Chidiac pointed out that the Learjet 45, certified in 1997, was the first clean-sheet Learjet to come from the company since the first Model 23 was certified in 1964 (when the company was Lear Jet). Like the proverbial George Washington’s ax (“it’s had several new handles and heads since then”), the Learjet product line has had a few wing, fuselage and engine changes, but all had been progressively certified as derivative aircraft until the 45 came along. (The company had its problems with the FAA in the process. Certification finally came some two years late.)
Building the Learjet 40 is a way for Bombardier to tap the light jet market with a minimal investment in research and development or certification costs. Its market research indicated that low acquisition cost topped the needs of prospective light jet owner/operators. Range, direct operating costs, speed/performance and cabin comfort came next, in descending order of importance. Pricing the Learjet 40 some $3 million below the 45 clearly addresses that market’s concerns. Besides the 25.5-in. shorter fuselage (and cabin), some other slight differences between the
40 and the 45 include three fewer windows (13 rather than 16), and somewhat less range (1,724 nm, NBAA IFR) due to 110 gal less fuselage fuel-tank capacity. Also, the optional APU available on the 45 is not allowed on the shorter-coupled 40 due to cg considerations.
The interior follows the form of Bombardier’s redesigned cabin for the full line. Seat back size has been shaved by 1.5 in. per seat, resulting in more legroom for all passengers and outboard armrests may be removed for two inches more seat width without impinging on aisle space. The galley has been improved and may now store eight trays. Maintenance technicians will find easier access to systems such as the brake control unit and the spoileron computer located behind the lavatory bulkhead. All line-replaceable units of the interior have been redesigned to allow removal or installation in less than 20 min. Finally, lighting has been converted to LEDs with 10,000-hr life expectancy, low current draw and low heat output.
Bombardier is banking on the Learjet reputation as a speedy traveler. According to the company, the Learjet 40 will beat its rival Citation Encore by 12 min on a New York-to-Chicago trip; 18 min from Dallas to Los Angeles; and 50 min from Athens to London, since the Cessna doesn’t have the fuel capacity to complete the 453-nm trip at its high-speed cruise Mach number, and would have to fly at its slower, long-range-cruise speed.
Another big advantage is the systems commonality among the trio of Learjet 45-series models. All systems and pilots’ type ratings are common with the exception of the aforementioned fuel system. The Honeywell Primus 1000 remains the avionics suite of choice, with the standard Universal UNS-1C flight management system replaced by the newer, more sophisticated UNS-1E. As with the Learjet 45 and 45XR, a second FMS is optional on the 40. Bombardier is also quick to point out that the Learjet 45 has been certified (albeit somewhat painfully) to all the latest FAA and JAA standards–FAR Part 25 amendment 77 and JAR Part 25 Change 13. The standards include 16g-seat certification, bird-strike testing to the latest amendments, flight-manual presentations for takeoff and landing performance, and the most stringent of icing testing. Also common are the parts and warranty programs (including engine maintenance service plans), pilot type ratings and training programs, maintenance and tool systems and change boards for common field solutions.

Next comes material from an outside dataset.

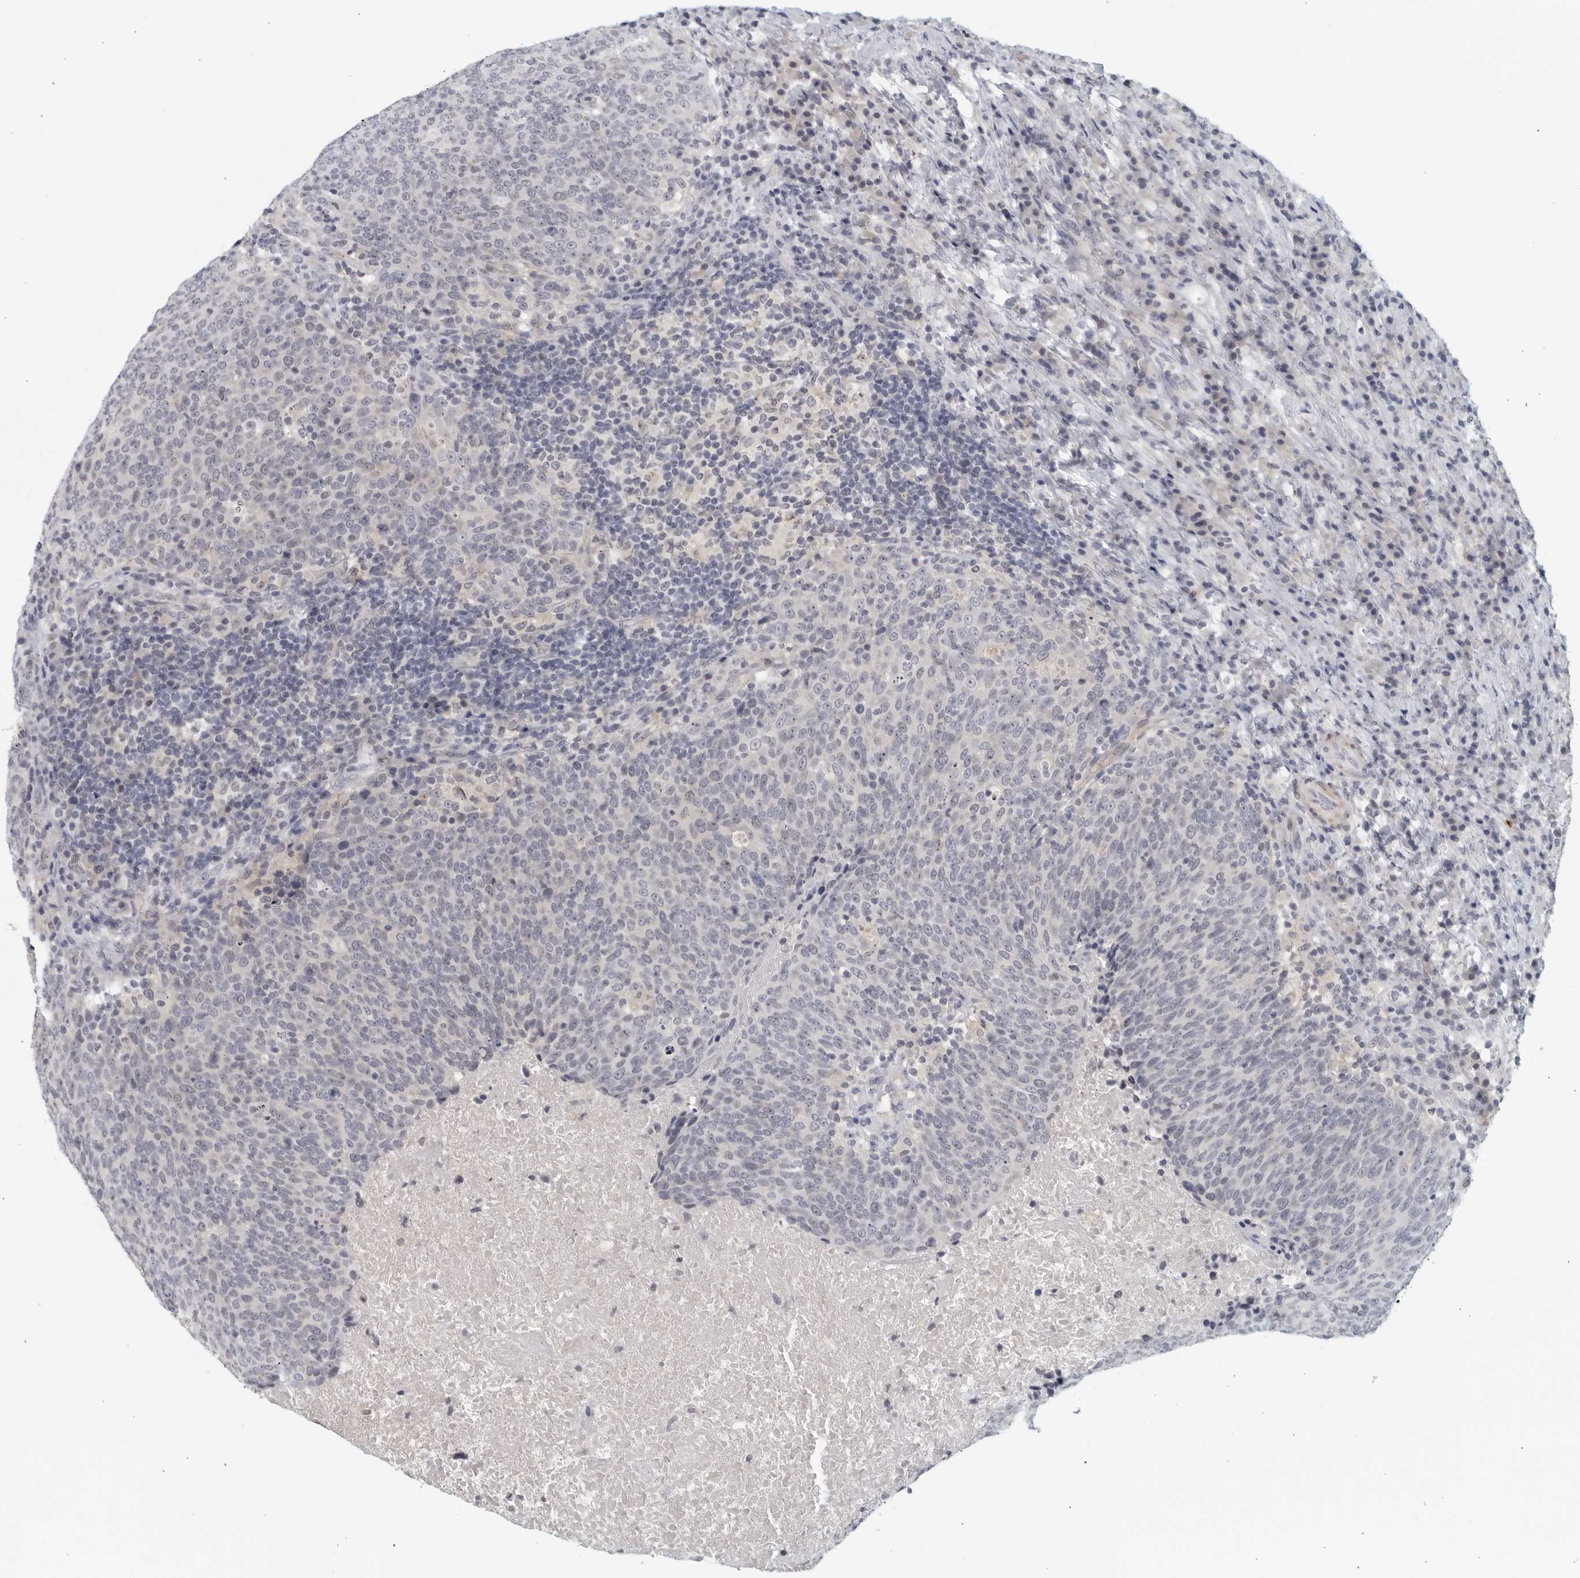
{"staining": {"intensity": "negative", "quantity": "none", "location": "none"}, "tissue": "head and neck cancer", "cell_type": "Tumor cells", "image_type": "cancer", "snomed": [{"axis": "morphology", "description": "Squamous cell carcinoma, NOS"}, {"axis": "morphology", "description": "Squamous cell carcinoma, metastatic, NOS"}, {"axis": "topography", "description": "Lymph node"}, {"axis": "topography", "description": "Head-Neck"}], "caption": "Immunohistochemical staining of metastatic squamous cell carcinoma (head and neck) demonstrates no significant positivity in tumor cells. (DAB (3,3'-diaminobenzidine) immunohistochemistry (IHC) with hematoxylin counter stain).", "gene": "MATN1", "patient": {"sex": "male", "age": 62}}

The timetable for the Learjet 40 includes a one-year flight test program, beginning within the next 90 days. With FAA certification planned for the third quarter of next year, JAA approval and service entry are expected in the first quarter of 2004. Bombardier has completed a full-size mockup and will bring it to the NBAA Convention next month in Orlando. A demonstrator aircraft is expected to be available for customer evaluation flights before the first production aircraft enters service.
The Learjet 45XR
Current Learjet 45 operators–or industry observers with good memories–may be a bit confused by the announcement of the 45XR. At last year’s Paris Air Show, Bombardier announced an impending mtow increase for the Learjet 45, scheduled for certification in the second quarter of this year. The increase was intended to be incorporated in all new-build Learjet 45s and would be available to owners of existing aircraft via Service Bulletins at no charge.

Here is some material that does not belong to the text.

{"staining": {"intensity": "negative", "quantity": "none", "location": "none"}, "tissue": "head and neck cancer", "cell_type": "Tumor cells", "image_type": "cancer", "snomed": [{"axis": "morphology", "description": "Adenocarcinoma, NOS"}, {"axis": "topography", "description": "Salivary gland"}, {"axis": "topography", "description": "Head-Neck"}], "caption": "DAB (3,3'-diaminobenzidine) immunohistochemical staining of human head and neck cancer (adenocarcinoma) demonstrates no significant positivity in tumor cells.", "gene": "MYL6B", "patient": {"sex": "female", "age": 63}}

That promise remains intact. Bombardier will upgrade current Learjet 45s to the 21,500-lb mtow at no charge to their owners. That means that the airplane can carry eight passengers and full fuel. But the 45XR incorporates more, according to Chidiac–and it’s not just the new interior. He said it all began with the promised mtow increase. He told AIN, “As we researched the engineering required for the weight increase, we realized we could develop an even further enhanced-performance version of the airplane. So we decided to take it a step further with additional improvements in takeoff, time-to-climb and hot-and-high condition performance. We added some other features and come out with a derivative model, the 45XR.”
The performance increase (but not the boost in mtow) is based on upgraded Honeywell TFE731-20BR engines (The original Learjet 45 has TFE731-20AR versions). The -20BR’s extra performance comes from adjustments to thrust schedules and corresponding reprogramming of its Fadec. The TFE731-20BR has the same ITT limits as its more potent cousin, the TFE731-40, resulting in increased climb thrust; increased cruise thrust; an increase in takeoff and approach thrust flat rate; no change to long-range cruise missions; and no change in specific fuel consumption. Chidiac pointed out that although there is no direct increase in range, better time-to-climb allows more flexibility in altitude selection for winds, leading to de facto increases in practical range with prudent flight planning. Also, increased hot-and-high performance means more range when departing high-altitude airports on hot days. For instance, a flight from Aspen, Colo., in a 45XR carrying eight passengers will have an additional 1,000 nm of range when compared with the TFE731-20AR-equipped Learjet 45.
Finally, given that the latest iteration of the Learjet 45 may be spending more time at altitude with more passengers on board, Bombardier has made available more oxygen capability. The current 22-cu-ft bottle may be replaced with either a 40-cu-ft bottle, or a larger, bulkier 77-cu-ft bottle for those who may need the extra capacity more than they need the additional cabin space. The larger oxygen systems will add approximately $30,000 to the cost of a new Learjet 45XR or Learjet 45.
Chidiac said Bombardier is satisfied that the newly derived versions of the popular Learjet 45 will serve its light-jet customers for the foreseeable future–at least the next five years. Beyond that time frame, the company could look to new engines for still further advanced models.